### Brief:
Write every line of the material again exactly, with no pictures in the copy.
***** The data
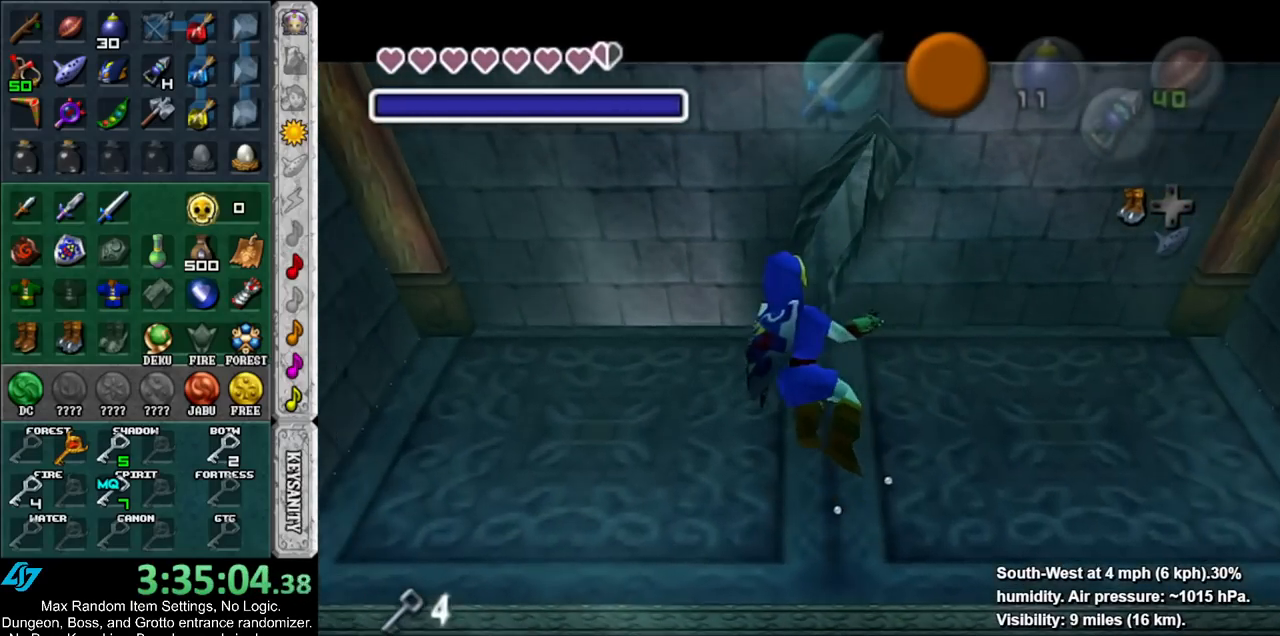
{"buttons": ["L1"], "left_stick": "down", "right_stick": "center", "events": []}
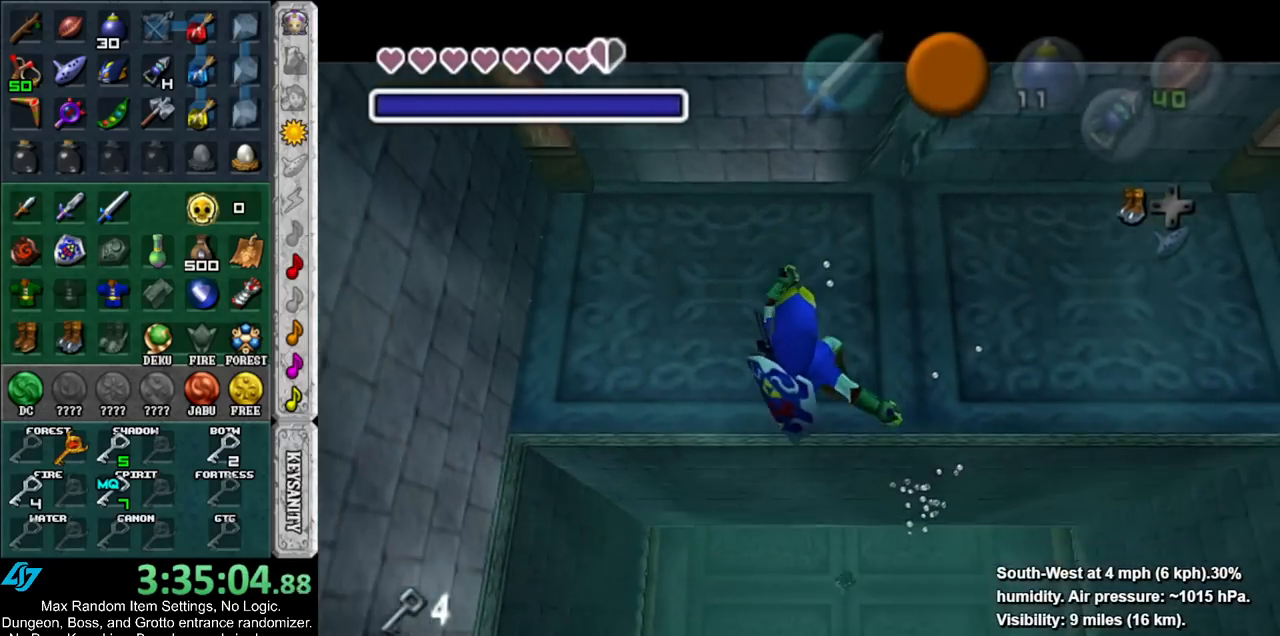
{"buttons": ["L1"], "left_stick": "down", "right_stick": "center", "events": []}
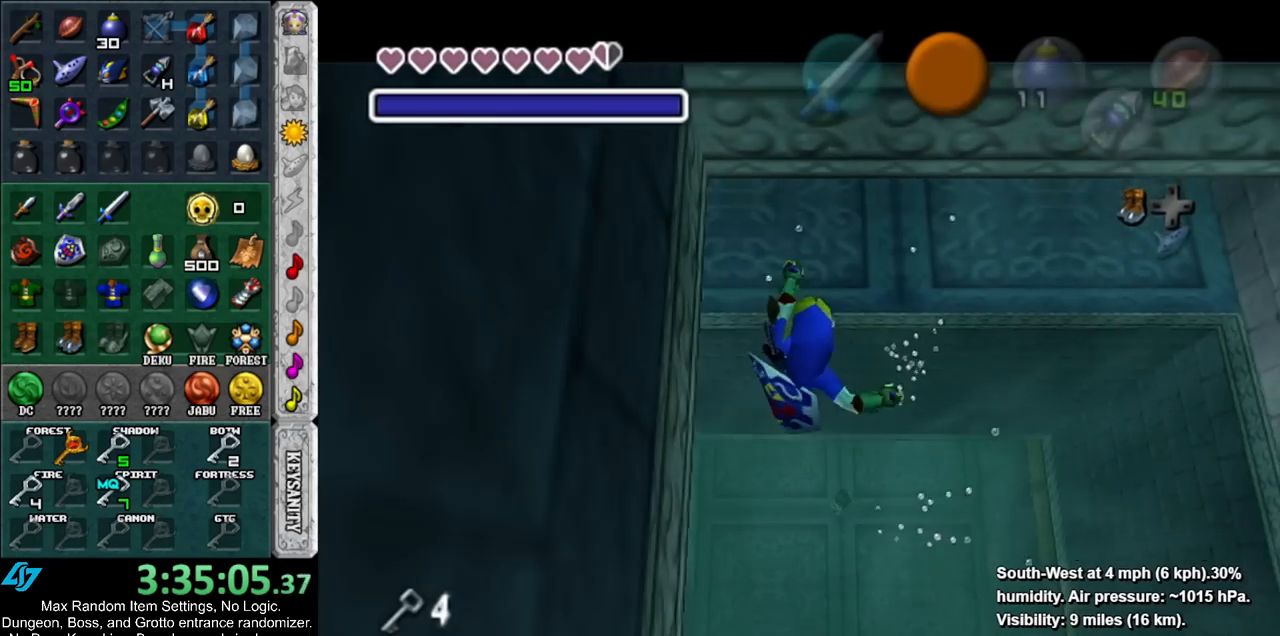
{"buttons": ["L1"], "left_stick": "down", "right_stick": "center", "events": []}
**********
### Exercise solution:
{"buttons": ["L1"], "left_stick": "down", "right_stick": "center", "events": []}
{"buttons": ["L1"], "left_stick": "down", "right_stick": "center", "events": []}
{"buttons": ["L1"], "left_stick": "down", "right_stick": "center", "events": []}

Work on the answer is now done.